To test the ability to incorporate anti reverse cap analog (ARCA) during co-transcriptional capping, in vitro transcription (IVT) was performed in the following reaction mixture: 1 µg of template DNA (pTZ19R/AanI), 7.5 mM CTP, 7.5 mM ATP, 7.5 mM dTTP, 1.5 mM dGTP, 6 mM ARCA (Thermo Fisher Scientific), 50 U RiboLock RNase Inhibitor (Thermo Scientific), 0.1 U Inorganic Pyrophosphatase (Thermo Scientific), 8% DMSO, 50 U T7 RNA polymerase V783M in 1X TranscriptAid reaction buffer. Reaction mixture was incubated at 37° C. for 4 h, and then treated with lambda exonuclease to remove template DNA. IVT products were purified using AMPure XP magnetic beads and analyzed on Agilent 2100 Bioanalyzer using Small RNA Kit. The efficiency of ARCA incorporation was comparable to that obtainable with wild type T7 RNAP and ribonucleotide triphosphates.
The foregoing written specification is considered to be sufficient to enable one skilled in the art to practice the embodiments. The foregoing description and Examples detail certain embodiments and describes the best mode contemplated by the inventors.
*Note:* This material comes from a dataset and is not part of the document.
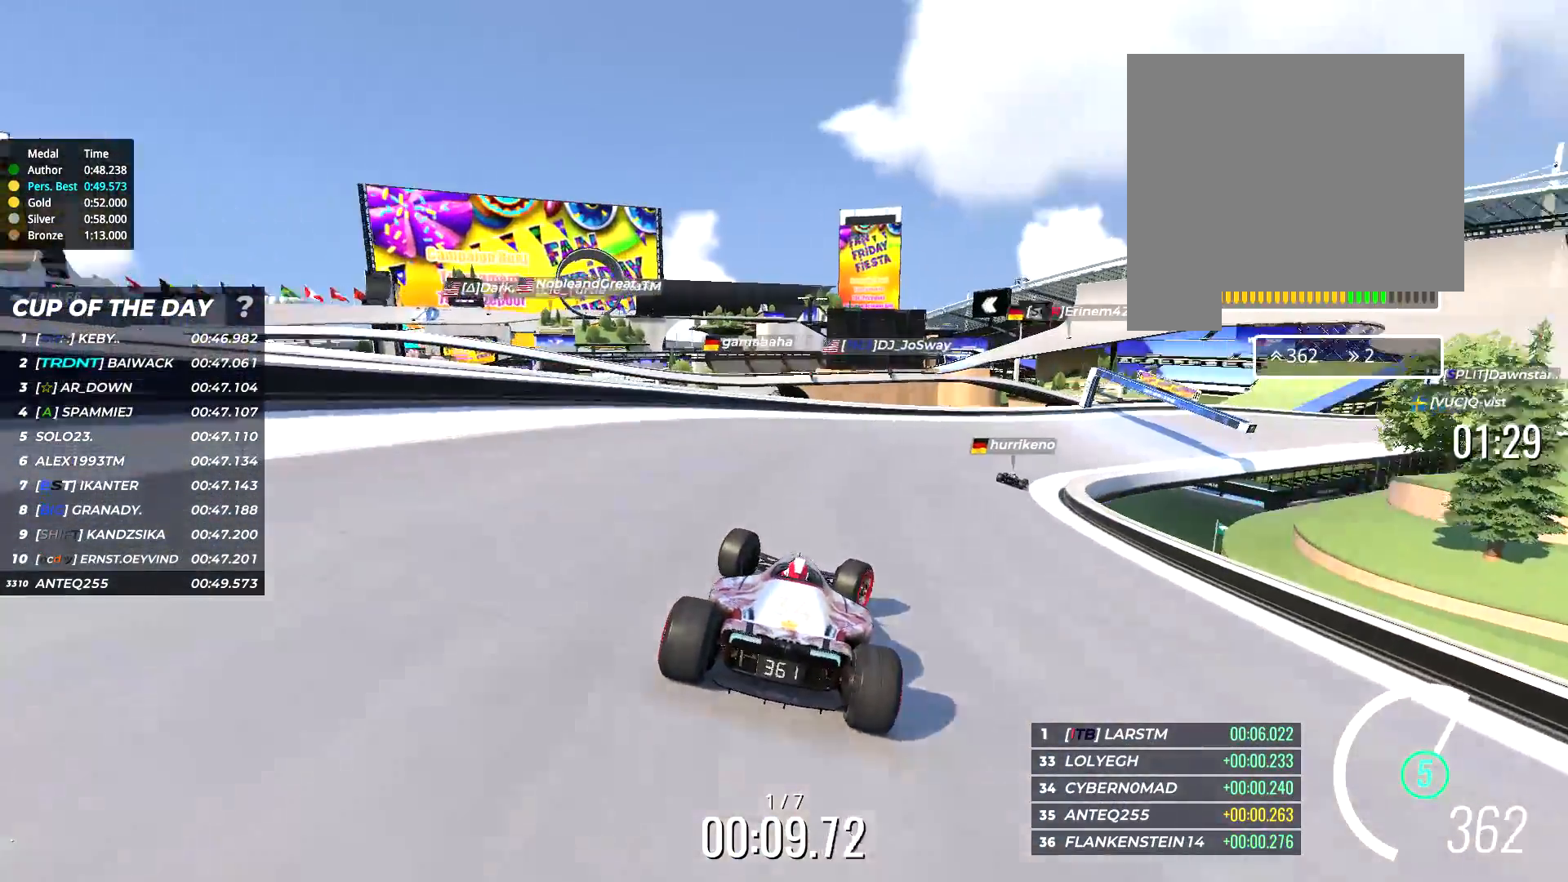
{"keys": ["up"], "events": [[500, "right", "up"]]}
It will be appreciated, however, that no matter how detailed the foregoing may appear in text, the embodiment may be practiced in many ways and should be construed in accordance with the appended claims and any equivalents thereof.
As used herein, the term about refers to a numeric value, including, for example, whole numbers, fractions, and percentages, whether or not explicitly indicated. The term about generally refers to a range of numerical values (e.g., +/-5-10% of the recited range) that one of ordinary skill in the art would consider equivalent to the recited value (e.g., having the same function or result). When terms such as at least and about precede a list of numerical values or ranges, the terms modify all of the values or ranges provided in the list. In some instances, the term about may include numerical values that are rounded to the nearest significant figure.